## What you will do
All that should be output is the block of lines below from the line with "27: (391, 298, 6.07)" to the line with "10: (641, 303, 5.54)", both included, exactly as written.

[Data items]
--- START ---

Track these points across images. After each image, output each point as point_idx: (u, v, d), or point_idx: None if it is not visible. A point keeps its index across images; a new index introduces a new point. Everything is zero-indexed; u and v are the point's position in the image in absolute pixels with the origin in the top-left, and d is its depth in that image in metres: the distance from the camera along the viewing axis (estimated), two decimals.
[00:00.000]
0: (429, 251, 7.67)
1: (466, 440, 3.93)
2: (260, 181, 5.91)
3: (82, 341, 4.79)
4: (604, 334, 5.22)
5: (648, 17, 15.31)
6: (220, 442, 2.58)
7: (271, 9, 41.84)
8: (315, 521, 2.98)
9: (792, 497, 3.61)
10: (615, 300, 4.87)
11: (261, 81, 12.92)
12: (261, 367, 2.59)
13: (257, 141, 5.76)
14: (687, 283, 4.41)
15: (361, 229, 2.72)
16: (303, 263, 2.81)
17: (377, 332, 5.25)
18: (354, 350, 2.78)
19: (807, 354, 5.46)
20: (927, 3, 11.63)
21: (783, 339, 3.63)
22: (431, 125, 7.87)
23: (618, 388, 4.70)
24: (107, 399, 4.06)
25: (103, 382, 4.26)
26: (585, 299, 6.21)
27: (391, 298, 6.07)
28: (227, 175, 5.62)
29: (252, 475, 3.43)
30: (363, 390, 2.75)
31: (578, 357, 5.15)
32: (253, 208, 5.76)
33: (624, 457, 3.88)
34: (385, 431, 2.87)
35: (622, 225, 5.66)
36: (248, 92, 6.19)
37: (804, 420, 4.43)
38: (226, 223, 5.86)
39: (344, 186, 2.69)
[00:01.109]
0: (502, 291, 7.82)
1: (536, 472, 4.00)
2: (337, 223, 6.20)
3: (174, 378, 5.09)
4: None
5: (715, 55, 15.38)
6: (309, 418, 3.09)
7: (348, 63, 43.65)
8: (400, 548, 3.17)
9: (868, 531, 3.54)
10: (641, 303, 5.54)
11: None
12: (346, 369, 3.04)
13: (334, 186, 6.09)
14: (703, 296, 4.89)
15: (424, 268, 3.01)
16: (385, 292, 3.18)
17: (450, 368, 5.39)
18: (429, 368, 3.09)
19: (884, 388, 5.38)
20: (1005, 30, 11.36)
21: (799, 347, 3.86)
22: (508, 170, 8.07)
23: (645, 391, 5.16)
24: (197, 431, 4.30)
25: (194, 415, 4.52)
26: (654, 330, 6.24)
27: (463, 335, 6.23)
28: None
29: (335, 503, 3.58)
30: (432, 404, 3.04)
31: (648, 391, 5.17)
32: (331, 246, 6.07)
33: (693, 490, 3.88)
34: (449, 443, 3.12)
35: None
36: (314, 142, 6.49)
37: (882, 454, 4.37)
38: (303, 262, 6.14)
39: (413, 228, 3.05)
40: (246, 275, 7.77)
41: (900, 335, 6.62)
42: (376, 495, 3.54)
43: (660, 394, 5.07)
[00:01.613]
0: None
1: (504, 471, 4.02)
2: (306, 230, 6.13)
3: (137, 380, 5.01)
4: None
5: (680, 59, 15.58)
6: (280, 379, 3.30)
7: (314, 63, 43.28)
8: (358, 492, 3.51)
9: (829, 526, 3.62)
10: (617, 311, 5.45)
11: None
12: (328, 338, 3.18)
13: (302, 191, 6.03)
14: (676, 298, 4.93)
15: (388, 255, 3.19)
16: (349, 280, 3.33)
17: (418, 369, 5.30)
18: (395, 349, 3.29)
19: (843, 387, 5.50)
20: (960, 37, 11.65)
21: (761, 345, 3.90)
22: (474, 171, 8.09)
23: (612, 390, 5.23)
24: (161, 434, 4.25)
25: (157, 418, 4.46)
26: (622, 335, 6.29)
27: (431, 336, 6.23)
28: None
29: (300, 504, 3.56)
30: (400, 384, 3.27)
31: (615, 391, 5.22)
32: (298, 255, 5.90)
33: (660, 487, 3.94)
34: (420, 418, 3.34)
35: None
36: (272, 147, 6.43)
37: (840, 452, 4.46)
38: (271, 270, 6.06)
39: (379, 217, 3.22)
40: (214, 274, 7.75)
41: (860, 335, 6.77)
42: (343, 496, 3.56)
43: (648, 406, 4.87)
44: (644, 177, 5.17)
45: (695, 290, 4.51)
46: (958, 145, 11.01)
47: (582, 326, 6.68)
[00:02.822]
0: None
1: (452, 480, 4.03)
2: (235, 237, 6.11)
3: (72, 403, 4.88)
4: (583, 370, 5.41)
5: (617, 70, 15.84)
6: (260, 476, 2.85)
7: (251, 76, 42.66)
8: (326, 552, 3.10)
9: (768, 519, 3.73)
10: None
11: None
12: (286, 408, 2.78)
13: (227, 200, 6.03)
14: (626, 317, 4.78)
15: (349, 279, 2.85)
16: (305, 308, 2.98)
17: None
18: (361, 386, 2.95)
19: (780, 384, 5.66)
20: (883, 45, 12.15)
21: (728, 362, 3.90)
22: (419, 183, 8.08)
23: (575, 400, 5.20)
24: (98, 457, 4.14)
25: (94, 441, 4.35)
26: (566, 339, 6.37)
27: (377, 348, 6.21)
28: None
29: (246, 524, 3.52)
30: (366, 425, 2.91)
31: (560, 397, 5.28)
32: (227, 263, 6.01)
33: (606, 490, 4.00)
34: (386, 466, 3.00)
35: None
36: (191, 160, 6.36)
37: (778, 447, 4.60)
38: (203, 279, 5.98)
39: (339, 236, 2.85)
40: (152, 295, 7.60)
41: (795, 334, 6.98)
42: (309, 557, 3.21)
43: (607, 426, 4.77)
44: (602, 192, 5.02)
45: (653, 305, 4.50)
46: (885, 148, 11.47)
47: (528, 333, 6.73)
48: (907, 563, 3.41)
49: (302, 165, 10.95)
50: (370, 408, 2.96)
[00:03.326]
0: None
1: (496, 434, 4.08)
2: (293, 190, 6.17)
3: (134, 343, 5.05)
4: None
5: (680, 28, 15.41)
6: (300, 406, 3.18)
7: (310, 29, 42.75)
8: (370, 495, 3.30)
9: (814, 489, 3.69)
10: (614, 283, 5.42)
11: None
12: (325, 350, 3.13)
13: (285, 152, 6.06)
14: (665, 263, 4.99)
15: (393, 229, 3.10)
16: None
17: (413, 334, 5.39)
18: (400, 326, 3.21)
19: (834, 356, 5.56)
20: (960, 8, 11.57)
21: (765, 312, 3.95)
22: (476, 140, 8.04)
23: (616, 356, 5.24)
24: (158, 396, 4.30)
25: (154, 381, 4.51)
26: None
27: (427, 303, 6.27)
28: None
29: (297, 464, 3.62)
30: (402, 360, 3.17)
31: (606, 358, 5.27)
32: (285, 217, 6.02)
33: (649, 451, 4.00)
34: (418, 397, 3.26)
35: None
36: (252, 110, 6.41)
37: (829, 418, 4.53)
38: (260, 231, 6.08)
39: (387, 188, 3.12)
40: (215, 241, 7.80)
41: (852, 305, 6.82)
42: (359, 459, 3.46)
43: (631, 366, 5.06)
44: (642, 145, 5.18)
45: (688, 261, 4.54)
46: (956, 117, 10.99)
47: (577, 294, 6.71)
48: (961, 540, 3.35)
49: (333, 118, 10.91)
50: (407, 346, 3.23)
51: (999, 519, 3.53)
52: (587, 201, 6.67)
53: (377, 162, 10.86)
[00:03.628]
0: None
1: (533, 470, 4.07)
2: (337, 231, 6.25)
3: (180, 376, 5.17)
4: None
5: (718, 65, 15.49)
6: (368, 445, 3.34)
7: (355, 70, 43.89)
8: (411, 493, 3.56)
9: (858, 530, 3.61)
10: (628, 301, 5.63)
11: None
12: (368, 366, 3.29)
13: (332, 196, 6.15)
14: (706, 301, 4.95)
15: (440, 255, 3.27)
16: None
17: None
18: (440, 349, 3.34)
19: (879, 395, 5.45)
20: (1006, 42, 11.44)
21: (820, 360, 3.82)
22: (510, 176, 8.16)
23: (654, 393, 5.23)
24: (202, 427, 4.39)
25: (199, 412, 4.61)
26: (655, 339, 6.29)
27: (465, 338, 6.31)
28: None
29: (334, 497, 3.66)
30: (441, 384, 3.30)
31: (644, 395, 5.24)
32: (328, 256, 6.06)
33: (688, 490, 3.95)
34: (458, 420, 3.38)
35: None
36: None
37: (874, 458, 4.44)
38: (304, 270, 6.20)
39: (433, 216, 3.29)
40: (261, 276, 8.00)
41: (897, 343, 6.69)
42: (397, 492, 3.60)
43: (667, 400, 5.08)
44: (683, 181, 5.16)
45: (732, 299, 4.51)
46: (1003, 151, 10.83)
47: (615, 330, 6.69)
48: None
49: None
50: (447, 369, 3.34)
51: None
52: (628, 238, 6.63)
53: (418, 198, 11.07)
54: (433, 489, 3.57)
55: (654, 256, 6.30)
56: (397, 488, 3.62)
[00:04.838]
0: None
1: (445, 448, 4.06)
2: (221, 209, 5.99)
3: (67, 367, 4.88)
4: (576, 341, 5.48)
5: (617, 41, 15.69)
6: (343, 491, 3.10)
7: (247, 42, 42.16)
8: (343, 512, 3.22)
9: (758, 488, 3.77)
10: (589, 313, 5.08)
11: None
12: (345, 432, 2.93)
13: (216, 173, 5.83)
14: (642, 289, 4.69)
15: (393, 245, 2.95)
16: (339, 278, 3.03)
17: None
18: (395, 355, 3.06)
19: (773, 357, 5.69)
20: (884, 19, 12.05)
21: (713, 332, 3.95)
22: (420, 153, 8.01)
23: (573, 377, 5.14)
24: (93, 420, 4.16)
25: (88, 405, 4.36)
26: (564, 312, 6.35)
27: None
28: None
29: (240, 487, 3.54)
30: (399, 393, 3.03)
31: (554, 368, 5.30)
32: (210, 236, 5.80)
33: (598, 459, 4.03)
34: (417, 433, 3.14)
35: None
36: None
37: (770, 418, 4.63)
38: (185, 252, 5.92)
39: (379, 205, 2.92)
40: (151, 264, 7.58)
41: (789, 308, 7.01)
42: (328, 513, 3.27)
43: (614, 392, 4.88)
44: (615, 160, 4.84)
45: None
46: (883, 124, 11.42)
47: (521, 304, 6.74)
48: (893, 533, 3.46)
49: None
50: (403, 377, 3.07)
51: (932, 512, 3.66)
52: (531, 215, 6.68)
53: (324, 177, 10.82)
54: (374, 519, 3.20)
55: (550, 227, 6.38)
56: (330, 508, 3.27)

--- END ---
--- START ---

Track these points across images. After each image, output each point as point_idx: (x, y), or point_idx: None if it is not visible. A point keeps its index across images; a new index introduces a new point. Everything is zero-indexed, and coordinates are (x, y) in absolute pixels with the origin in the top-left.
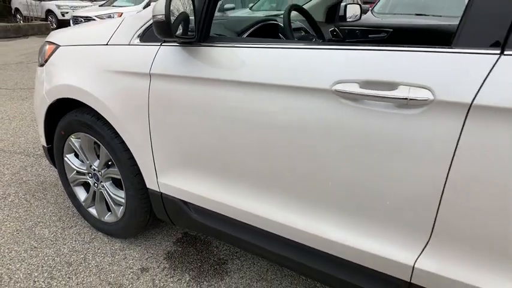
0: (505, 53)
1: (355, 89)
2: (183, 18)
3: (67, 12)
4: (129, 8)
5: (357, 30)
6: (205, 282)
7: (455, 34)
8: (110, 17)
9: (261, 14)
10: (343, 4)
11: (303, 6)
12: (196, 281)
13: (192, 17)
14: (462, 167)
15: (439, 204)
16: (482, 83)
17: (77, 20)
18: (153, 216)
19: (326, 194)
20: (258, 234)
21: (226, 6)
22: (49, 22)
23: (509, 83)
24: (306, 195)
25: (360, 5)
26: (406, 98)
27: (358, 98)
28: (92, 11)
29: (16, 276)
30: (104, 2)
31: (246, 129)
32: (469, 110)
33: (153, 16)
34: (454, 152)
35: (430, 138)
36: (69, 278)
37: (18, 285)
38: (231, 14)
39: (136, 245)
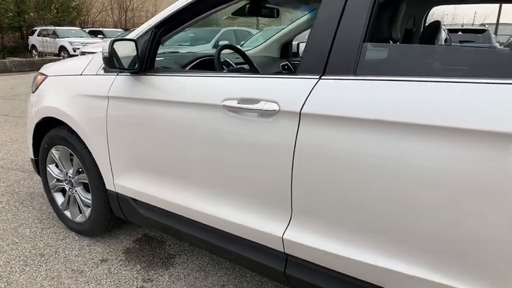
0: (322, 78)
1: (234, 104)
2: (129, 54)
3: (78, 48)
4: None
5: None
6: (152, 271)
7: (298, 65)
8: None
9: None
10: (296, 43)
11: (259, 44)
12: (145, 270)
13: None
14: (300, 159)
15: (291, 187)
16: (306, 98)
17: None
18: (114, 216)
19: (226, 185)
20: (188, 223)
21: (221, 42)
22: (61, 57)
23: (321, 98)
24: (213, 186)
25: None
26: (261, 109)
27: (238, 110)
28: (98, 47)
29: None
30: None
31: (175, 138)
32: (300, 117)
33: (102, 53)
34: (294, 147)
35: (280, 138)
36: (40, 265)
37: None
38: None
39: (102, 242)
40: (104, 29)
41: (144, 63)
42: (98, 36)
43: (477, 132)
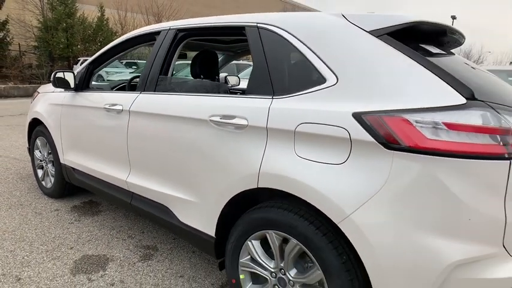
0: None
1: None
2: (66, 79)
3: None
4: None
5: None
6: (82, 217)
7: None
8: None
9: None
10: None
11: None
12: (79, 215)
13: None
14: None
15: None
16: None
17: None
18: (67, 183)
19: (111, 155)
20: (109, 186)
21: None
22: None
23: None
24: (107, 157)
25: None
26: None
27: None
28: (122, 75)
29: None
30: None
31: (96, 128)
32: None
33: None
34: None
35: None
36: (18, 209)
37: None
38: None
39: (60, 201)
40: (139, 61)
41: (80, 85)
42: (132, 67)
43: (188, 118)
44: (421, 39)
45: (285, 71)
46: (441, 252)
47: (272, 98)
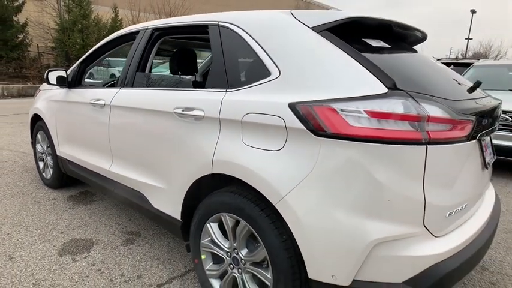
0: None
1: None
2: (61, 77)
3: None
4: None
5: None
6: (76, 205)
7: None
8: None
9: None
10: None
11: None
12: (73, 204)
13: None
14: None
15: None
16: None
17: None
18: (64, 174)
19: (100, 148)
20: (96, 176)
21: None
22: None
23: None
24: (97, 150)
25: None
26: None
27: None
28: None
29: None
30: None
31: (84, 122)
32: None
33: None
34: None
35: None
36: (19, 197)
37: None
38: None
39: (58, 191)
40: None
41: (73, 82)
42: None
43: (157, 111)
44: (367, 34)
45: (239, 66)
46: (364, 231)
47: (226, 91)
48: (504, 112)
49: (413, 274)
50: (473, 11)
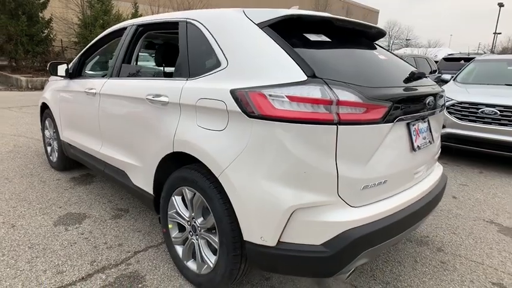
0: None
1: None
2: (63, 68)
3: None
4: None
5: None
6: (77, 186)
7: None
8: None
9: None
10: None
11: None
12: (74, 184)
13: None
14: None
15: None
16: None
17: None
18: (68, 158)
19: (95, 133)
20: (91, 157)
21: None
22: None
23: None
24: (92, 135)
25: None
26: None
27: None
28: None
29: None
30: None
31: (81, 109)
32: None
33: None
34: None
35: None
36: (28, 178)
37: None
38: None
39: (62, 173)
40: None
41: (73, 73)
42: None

--- END ---
--- START ---

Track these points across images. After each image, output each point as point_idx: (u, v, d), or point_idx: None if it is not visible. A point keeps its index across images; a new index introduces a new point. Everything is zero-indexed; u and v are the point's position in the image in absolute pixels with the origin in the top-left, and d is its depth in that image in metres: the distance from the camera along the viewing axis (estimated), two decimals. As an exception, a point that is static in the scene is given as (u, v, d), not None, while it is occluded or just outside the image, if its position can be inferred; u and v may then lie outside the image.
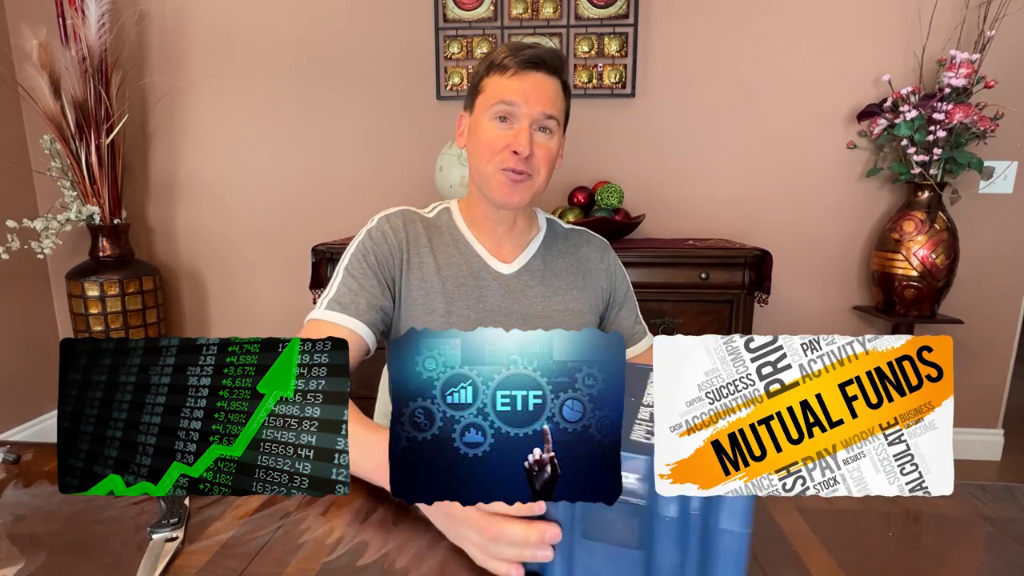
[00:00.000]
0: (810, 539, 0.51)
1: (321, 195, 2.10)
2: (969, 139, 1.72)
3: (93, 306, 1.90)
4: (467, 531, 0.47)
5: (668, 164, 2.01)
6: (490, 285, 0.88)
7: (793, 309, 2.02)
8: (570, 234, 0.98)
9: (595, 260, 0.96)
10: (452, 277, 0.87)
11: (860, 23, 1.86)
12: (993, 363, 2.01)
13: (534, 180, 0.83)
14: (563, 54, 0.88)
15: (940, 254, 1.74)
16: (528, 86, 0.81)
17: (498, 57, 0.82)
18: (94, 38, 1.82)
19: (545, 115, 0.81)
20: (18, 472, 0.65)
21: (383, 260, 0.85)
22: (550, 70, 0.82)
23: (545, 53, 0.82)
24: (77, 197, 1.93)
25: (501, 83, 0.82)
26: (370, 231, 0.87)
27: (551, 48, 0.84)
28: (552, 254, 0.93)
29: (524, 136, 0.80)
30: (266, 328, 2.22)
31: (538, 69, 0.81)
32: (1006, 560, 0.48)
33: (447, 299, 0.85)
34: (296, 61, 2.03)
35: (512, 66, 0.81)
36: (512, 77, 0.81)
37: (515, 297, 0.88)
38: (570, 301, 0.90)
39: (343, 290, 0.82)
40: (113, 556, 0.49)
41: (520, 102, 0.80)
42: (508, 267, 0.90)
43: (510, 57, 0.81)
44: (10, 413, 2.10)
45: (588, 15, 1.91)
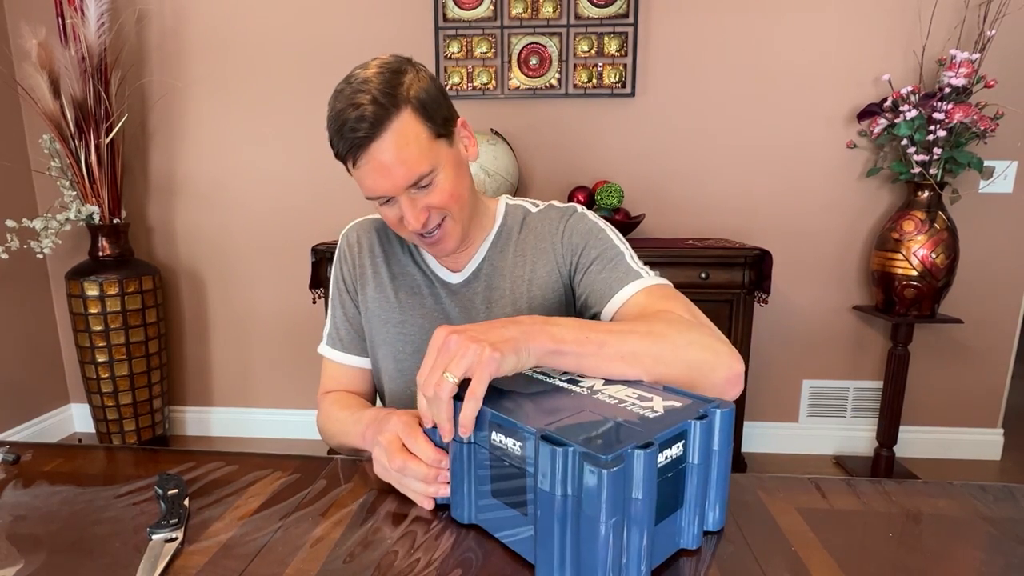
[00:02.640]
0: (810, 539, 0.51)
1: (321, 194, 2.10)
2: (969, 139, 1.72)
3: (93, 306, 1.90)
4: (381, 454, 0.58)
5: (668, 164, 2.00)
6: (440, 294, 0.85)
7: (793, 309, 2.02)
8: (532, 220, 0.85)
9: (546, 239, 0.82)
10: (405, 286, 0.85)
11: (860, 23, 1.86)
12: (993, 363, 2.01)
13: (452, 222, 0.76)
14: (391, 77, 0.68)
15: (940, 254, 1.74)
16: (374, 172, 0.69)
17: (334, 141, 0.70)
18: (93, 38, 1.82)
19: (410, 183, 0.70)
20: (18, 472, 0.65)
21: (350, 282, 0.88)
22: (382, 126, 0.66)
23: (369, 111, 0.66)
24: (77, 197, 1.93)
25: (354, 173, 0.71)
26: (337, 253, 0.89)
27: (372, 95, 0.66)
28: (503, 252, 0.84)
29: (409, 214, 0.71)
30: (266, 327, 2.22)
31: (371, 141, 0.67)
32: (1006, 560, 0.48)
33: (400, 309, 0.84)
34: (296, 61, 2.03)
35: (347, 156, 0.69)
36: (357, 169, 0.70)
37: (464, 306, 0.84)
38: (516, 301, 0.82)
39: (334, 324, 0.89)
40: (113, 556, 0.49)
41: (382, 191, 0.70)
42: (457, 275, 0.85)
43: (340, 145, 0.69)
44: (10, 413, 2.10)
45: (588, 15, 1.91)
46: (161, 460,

--- END ---

## Your response
27: (391, 298, 6.07)
28: (227, 175, 5.62)
29: (252, 475, 3.43)
30: (363, 390, 2.75)
31: (578, 357, 5.15)
32: (253, 208, 5.76)
33: (624, 457, 3.88)
34: (385, 431, 2.87)
35: (622, 225, 5.66)
36: (248, 92, 6.19)
37: (804, 420, 4.43)
38: (226, 223, 5.86)
39: (344, 186, 2.69)
[00:01.109]
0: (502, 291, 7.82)
1: (536, 472, 4.00)
2: (337, 223, 6.20)
3: (174, 378, 5.09)
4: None
5: (715, 55, 15.38)
6: (309, 418, 3.09)
7: (348, 63, 43.65)
8: (400, 548, 3.17)
9: (868, 531, 3.54)
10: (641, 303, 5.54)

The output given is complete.